Hi, I am Christian Pansch, an Experimental Ecologist and Ecophysiologist, currently working at GEOMAR in Kiel, Germany.

During my career, I investigated the impacts of multiple climate change drivers on marine benthic systems, applying single-species to community approaches. The field of environmental variability and its significance as amplifier or buffer of climate change impacts is a research line that I followed through these years and that my group and I are developing further. This field also includes the impacts from small- to large-scale environmental variability as well as extreme events (heat waves, freshening events and upwelling) on benthic marine systems. To address this, we are currently evaluating a new model system, a keystone predator system of the common sea star Asterias rubens and its prey, the blue mussel Mytilus edulis.

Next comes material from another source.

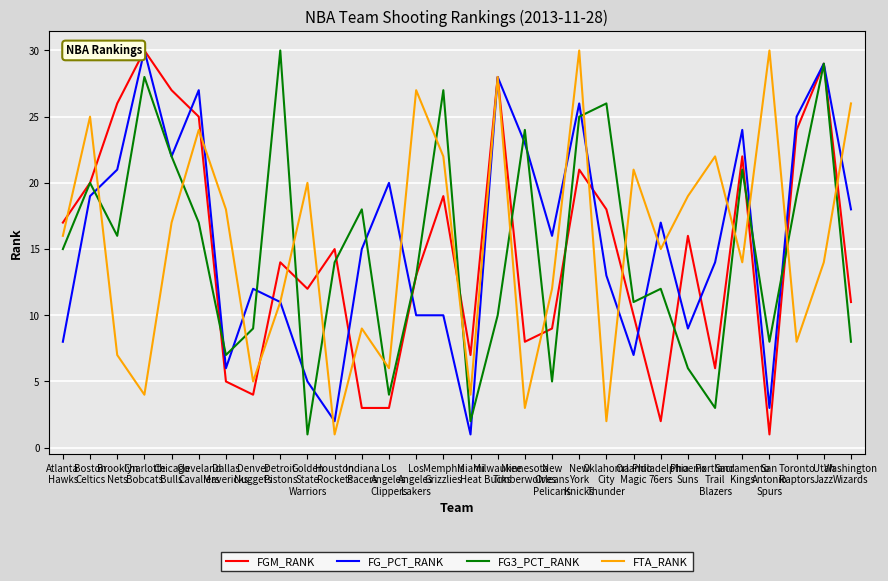

How many lines are shown in the chart?

4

Over the years, I have also worked on marine fouling, with respect to processes and solutions. Acorn barnacles (multiple life-history stages, multiple drivers, reproduction, acclimation and adaptation) served as model organisms to address a suite of these ecological questions.  Early-on till now, I investigated macrophyte-grazer as well as macrophyte-epibiont interactions. Only recently, I included parasitology of marine invertebrates into my investigations.

Over the past few years, I thoroughly investigated Baltic Sea communities by not only using small-scale microcosms but also by the use of large-scale mesocosm infrastructures. Herein, I thoroughly addressed the consequences from climate change impacts on changes in biodiversity and its consequences for ecosystem function and services via in-situ incubations.